**What the exercise asks**
For this exercise, transcribe every line of the material exactly and skip the pictures.

····················

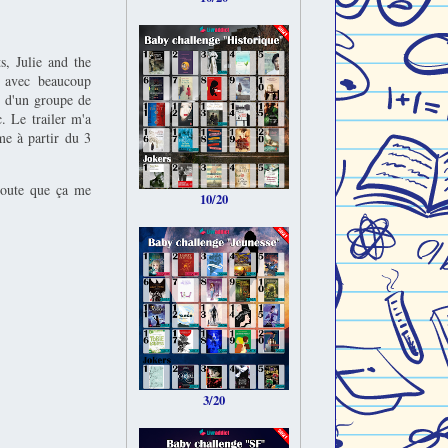
s, Julie and the
s avec beaucoup
n d'un groupe de
. Le trailer m'a
me à partir du 3
 doute que ça me
10/20
3/20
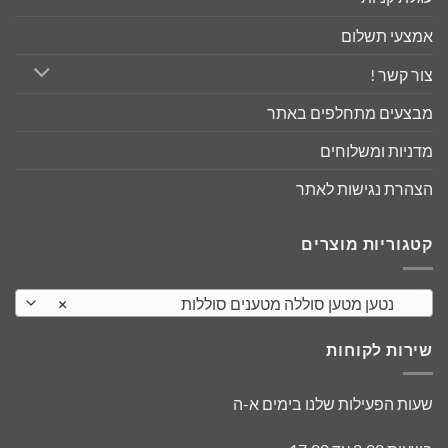
אמצעי תשלום
צור קשר !
מבצעים מתחלפים באתר
מדניות ומשלוחים
הצהרת נגישות לאתר
קטגוריות מוצרים
נטען מטען סוללה מטענים סוללות
×
שירות לקוחות
שעות הפעילות שלנו בימים א-ה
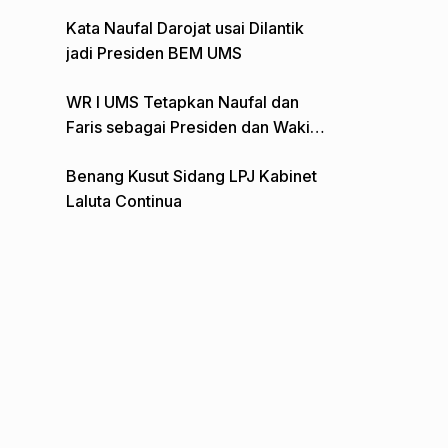
Gelar Aksi Depan Monumen Pers
Kata Naufal Darojat usai Dilantik
jadi Presiden BEM UMS
WR I UMS Tetapkan Naufal dan
Faris sebagai Presiden dan Wakil
Presiden BEM
Benang Kusut Sidang LPJ Kabinet
Laluta Continua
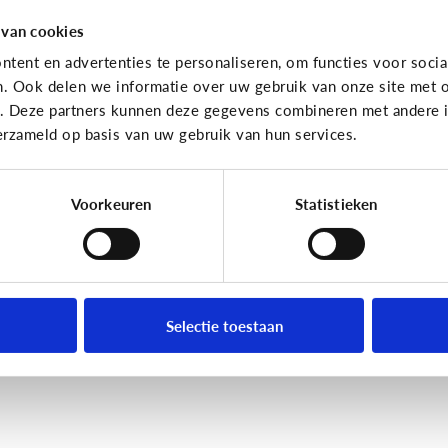
 van cookies
tent en advertenties te personaliseren, om functies voor socia
n. Ook delen we informatie over uw gebruik van onze site met o
e. Deze partners kunnen deze gegevens combineren met andere in
erzameld op basis van uw gebruik van hun services.
Voorkeuren
Statistieken
Selectie toestaan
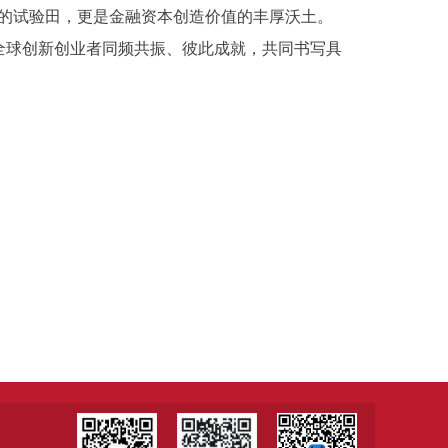
的试验田，更是金融资本创造价值的丰厚沃土。
全球创新创业者同频共振、彼此成就，共同书写具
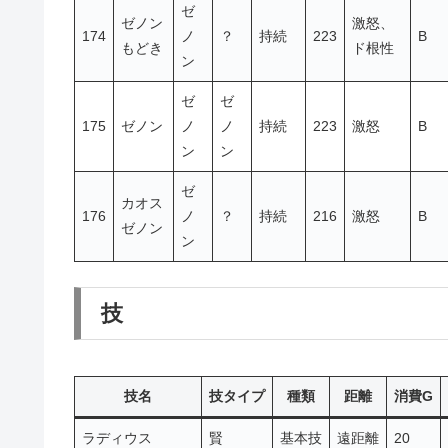
ゼ
ゼノン
激怒、
174
ノ
？
持続
223
B
もどき
ド根性
ン
ゼ
ゼ
175
ゼノン
ノ
ノ
持続
223
激怒
B
ン
ン
ゼ
カオス
176
ノ
？
持続
216
激怒
B
ゼノン
ン
技
技名
技タイプ
種類
距離
消費G
ラディウス
賢
基本技
遠距離
20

····················

**Exercise result**
s, Julie and the
s avec beaucoup
n d'un groupe de
. Le trailer m'a
me à partir du 3
 doute que ça me
10/20
3/20
אמצעי תשלום
צור קשר !
מבצעים מתחלפים באתר
מדניות ומשלוחים
הצהרת נגישות לאתר
קטגוריות מוצרים
נטען מטען סוללה מטענים סוללות
×
שירות לקוחות
שעות הפעילות שלנו בימים א-ה
Gelar Aksi Depan Monumen Pers
Kata Naufal Darojat usai Dilantik
jadi Presiden BEM UMS
WR I UMS Tetapkan Naufal dan
Faris sebagai Presiden dan Wakil
Presiden BEM
Benang Kusut Sidang LPJ Kabinet
Laluta Continua
 van cookies
tent en advertenties te personaliseren, om functies voor socia
n. Ook delen we informatie over uw gebruik van onze site met o
e. Deze partners kunnen deze gegevens combineren met andere in
erzameld op basis van uw gebruik van hun services.
Voorkeuren
Statistieken
Selectie toestaan
的试验田，更是金融资本创造价值的丰厚沃土。
全球创新创业者同频共振、彼此成就，共同书写具
ゼ
ゼノン
激怒、
174
ノ
？
持続
223
B
もどき
ド根性
ン
ゼ
ゼ
175
ゼノン
ノ
ノ
持続
223
激怒
B
ン
ン
ゼ
カオス
176
ノ
？
持続
216
激怒
B
ゼノン
ン
技
技名
技タイプ
種類
距離
消費G
ラディウス
賢
基本技
遠距離
20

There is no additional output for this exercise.